Express writer Dominic Bliss

Express writer Dominic Bliss tries on a Richard James suit jacket (Image: Jonathan Buckmaster for Daily Express)

With everyone working from home, suits suddenly became redundant. Even now, office workers dress more casually than ever before, and few people are commuting five days a week.

The cost-of-living crisis hasn’t helped. Indeed, at Richard James, the cheapest off-the-peg suits start at around £1,100, while for bespoke £6,000 is not unusual.

Yet Sean is convinced tailored suits will enjoy a renaissance.

“People got fed up with wearing tracksuits all day while on Zoom calls,” he says of the lockdown years.

“What we’re getting is men being very much more adventurous; not feeling peer pressure; not saying, ‘Oh, I can’t wear an orange suit, so I’ll stick to navy or grey.’ They want to stand out a bit and look special.”

He hopes to attract customers who actively choose to wear a suit, rather than office workers who are expected by their managers to wear one. “I think people do like an excuse to dress up,” he adds. “The desire for tailoring is absolutely back.”

Many of Savile Row’s top names, including Richard James, belong to an association protecting and promoting its type of tailoring, called Savile Row Bespoke.

The association sets strict standards for what defines a bespoke suit.

“Every suit is unique, made to the customer’s exact measurements,” it explains. “Typically, around 30 measurements will be taken across the customer’s body.

“The suit will then be handmade, with the cloth shrunken, stretched, pressed, stitched and structured into a perfectly form-fitting three-dimensional garment.”

Apprentice tailors can train for up to six years, while each suit requires around 50 man-hours to create, with three fittings and “some three months from commission to finished garment”. In addition, the suits must be constructed within a 100-yard radius of Savile Row itself.

Richard James exterior

The exterior of Richard James in Savile Row (Image: Jonathan Buckmaster for Daily Express)
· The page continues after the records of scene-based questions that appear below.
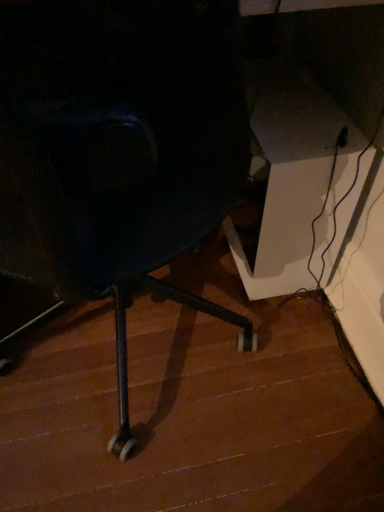
Image resolution: width=384 pixels, height=512 pixels. What do you see at coordinates (189, 413) in the screenshot? I see `matte black chair at center` at bounding box center [189, 413].

The width and height of the screenshot is (384, 512). Identify the location of matte black chair at center. (189, 413).

In order to face white glossy table at right, should I rotate leftwards or rightwards?

A 10.346 degree turn to the right will do.

Based on the photo, what is the approximate height of white glossy table at right?

17.37 inches.

This screenshot has height=512, width=384. In order to click on white glossy table at right in this screenshot , I will do `click(293, 181)`.

Describe the element at coordinates (293, 181) in the screenshot. The width and height of the screenshot is (384, 512). I see `white glossy table at right` at that location.

Find the location of a particular element. This screenshot has width=384, height=512. matte black chair at center is located at coordinates click(x=189, y=413).

Can you confirm if white glossy table at right is positioned to the left of matte black chair at center?

No, white glossy table at right is not to the left of matte black chair at center.

Does white glossy table at right come in front of matte black chair at center?

No, the depth of white glossy table at right is greater than that of matte black chair at center.

Is point (351, 212) positioned in front of point (298, 388)?

Yes.

From the image's perspective, which one is positioned higher, white glossy table at right or matte black chair at center?

white glossy table at right, from the image's perspective.

From the picture: From a real-world perspective, is white glossy table at right on top of matte black chair at center?

Yes, from a real-world perspective, white glossy table at right is above matte black chair at center.

Looking at their sizes, would you say white glossy table at right is wider or thinner than matte black chair at center?

white glossy table at right is thinner than matte black chair at center.

Considering the sizes of white glossy table at right and matte black chair at center in the image, is white glossy table at right taller or shorter than matte black chair at center?

white glossy table at right is taller than matte black chair at center.

Can you confirm if white glossy table at right is bigger than matte black chair at center?

Yes, white glossy table at right is bigger than matte black chair at center.

Which is correct: white glossy table at right is inside matte black chair at center, or outside of it?

white glossy table at right lies outside matte black chair at center.

Is white glossy table at right next to matte black chair at center and touching it?

No, white glossy table at right is not next to matte black chair at center.

Is white glossy table at right facing towards matte black chair at center?

No.

Looking at this image, how many degrees apart are the facing directions of white glossy table at right and matte black chair at center?

The angular difference between white glossy table at right and matte black chair at center is 0.332 degrees.

How far apart are white glossy table at right and matte black chair at center?

white glossy table at right and matte black chair at center are 14.34 inches apart.

Identify the location of stair in front of the white glossy table at right. (189, 413).

Considering the positions of objects matte black chair at center and white glossy table at right in the image provided, who is more to the right, matte black chair at center or white glossy table at right?

white glossy table at right is more to the right.

Does matte black chair at center come behind white glossy table at right?

No.

Is point (232, 401) closer to camera compared to point (316, 87)?

Yes, point (232, 401) is in front of point (316, 87).

From the image's perspective, which is above, matte black chair at center or white glossy table at right?

white glossy table at right is shown above in the image.

From a real-world perspective, which object rests below the other?

matte black chair at center, from a real-world perspective.

Which of these two, matte black chair at center or white glossy table at right, is thinner?

With smaller width is white glossy table at right.

Between matte black chair at center and white glossy table at right, which one has more height?

With more height is white glossy table at right.

Does matte black chair at center have a smaller size compared to white glossy table at right?

Yes, matte black chair at center is smaller than white glossy table at right.

From the picture: Is matte black chair at center spatially inside white glossy table at right, or outside of it?

The correct answer is: outside.

Is matte black chair at center with white glossy table at right?

No, matte black chair at center is not touching white glossy table at right.

Is matte black chair at center looking in the opposite direction of white glossy table at right?

That's not correct — matte black chair at center is not looking away from white glossy table at right.

How distant is matte black chair at center from white glossy table at right?

matte black chair at center and white glossy table at right are 36.42 centimeters apart.

Identify the location of table above the matte black chair at center (from a real-world perspective). (293, 181).

What are the coordinates of `stair below the white glossy table at right (from a real-world perspective)` in the screenshot? It's located at (189, 413).

Where is `table that is above the matte black chair at center (from a real-world perspective)`? This screenshot has height=512, width=384. table that is above the matte black chair at center (from a real-world perspective) is located at coordinates [293, 181].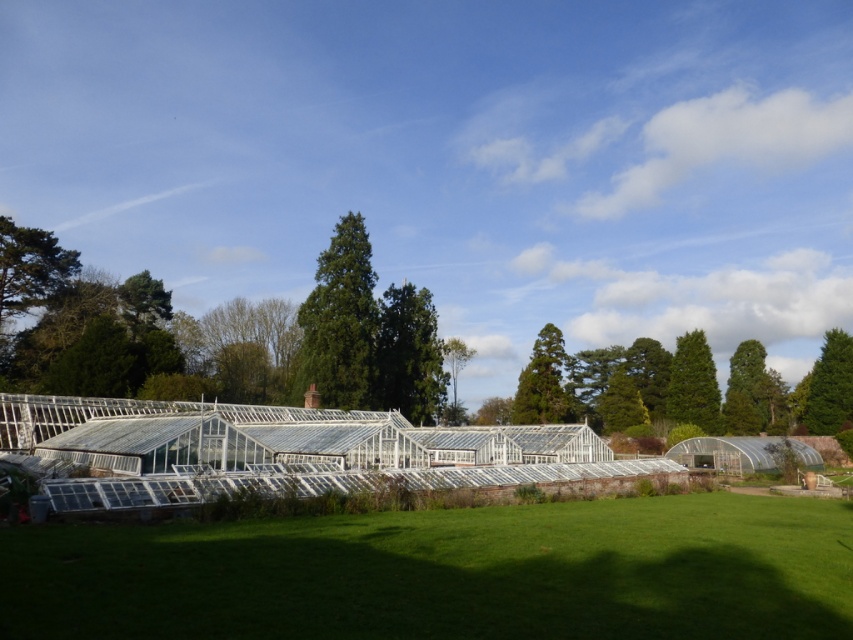
You are standing at the entrance of the greenhouse complex and want to find the green textured tree at center. According to the coordinates provided, which direction should you look to locate it?

The green textured tree at center is located at coordinates point [408,355], which is slightly to the right and above the center point of the image. Therefore, you should look towards the upper right direction from the center to find it.

You are standing at the point marked by the coordinates point (x=408, y=355) in the greenhouse complex. What is the object located at this point?

The point (x=408, y=355) marks a green textured tree at center.

You are planning to plant a new flower bed between the green textured tree at center and the green leafy tree at upper right. Given their widths, which tree will require more space to accommodate its spread?

The green leafy tree at upper right requires more space because its width is greater than the green textured tree at center.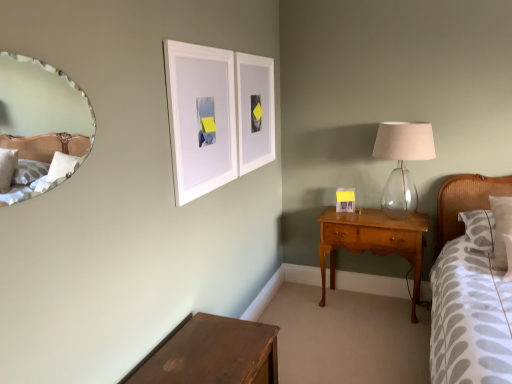
Where is `empty space that is ontop of dark brown wooden table at lower left`? This screenshot has height=384, width=512. empty space that is ontop of dark brown wooden table at lower left is located at coordinates click(211, 347).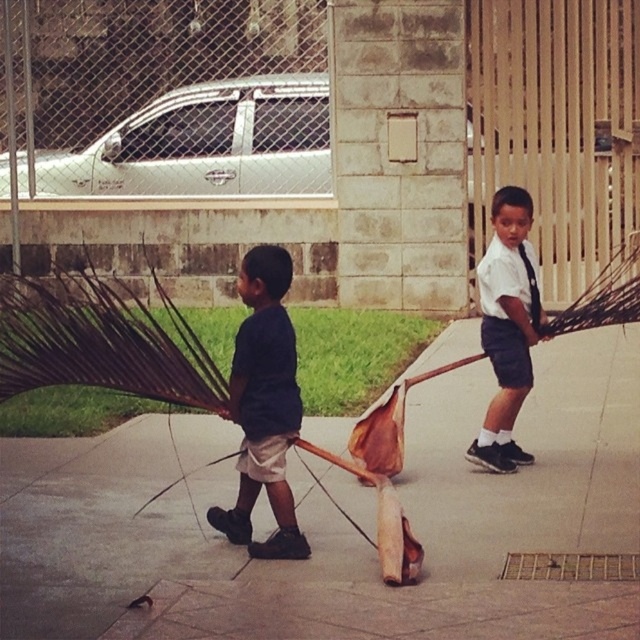
You are a delivery person trying to deliver a package to the address shown in the image. The recipient mentioned they will be standing on the brown concrete pavement at center. Based on the image, where should you look for the recipient relative to the dark blue shirt at center?

The recipient is standing on the brown concrete pavement at center, which is below the dark blue shirt at center. Therefore, the recipient is located below the dark blue shirt at center.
Tailors from this part of London are known and respected all over the planet. Foreign tourists regularly visit, and Sean was bitterly disappointed when Jeremy Hunt, the Chancellor of the Exchequer, decided not to restore VAT-free shopping for tourists from abroad. “I think it’s a disaster,” he complains, pointing out how Britain is now the only major European nation which doesn’t refund VAT to tourists.

“It has really hamstrung businesses like ours, and retailing in general,” he says. “Brexit has been tough for businesses like us, adding a whole layer of bureaucracy. This was an opportunity to level the playing field. It’s really short-sighted.

“Tourists will go and do their shopping in Paris or Milan instead.”

Sean would like to see Savile Row Bespoke campaigning for his famous street to be added to Unesco’s list of intangible cultural heritage.

“Our street has traditions going back 200 years,” he stresses. “The way of making a suit hasn’t changed in that time. Learning that skill and craft still takes a lot of time. If you want to be a cutter or a tailor, there’s no cutting corners.”

He says Unesco status would be a recognition that Savile Row tailoring offers “something unique to our country”.

Sean concedes there’s a problem with the street’s image in that it’s perceived to be just for posh people. “Yes, it is expensive to have a bespoke suit made but the people who make it and work on it aren’t posh,” he explains. “They’re craftsmen and they spend many years to get to that point. I think that needs to be respected.”

He stresses how Savile Row is a vital component of the capital’s cultural heritage. “Areas like this really should have protected status,” he says. “We hope this exciting new store will help keep Savile Row strong for at least another 30 years and perhaps inspire young designers to take on the British baton for menswear. We started all those years ago with a £10,000 overdraft. That would very difficult now.”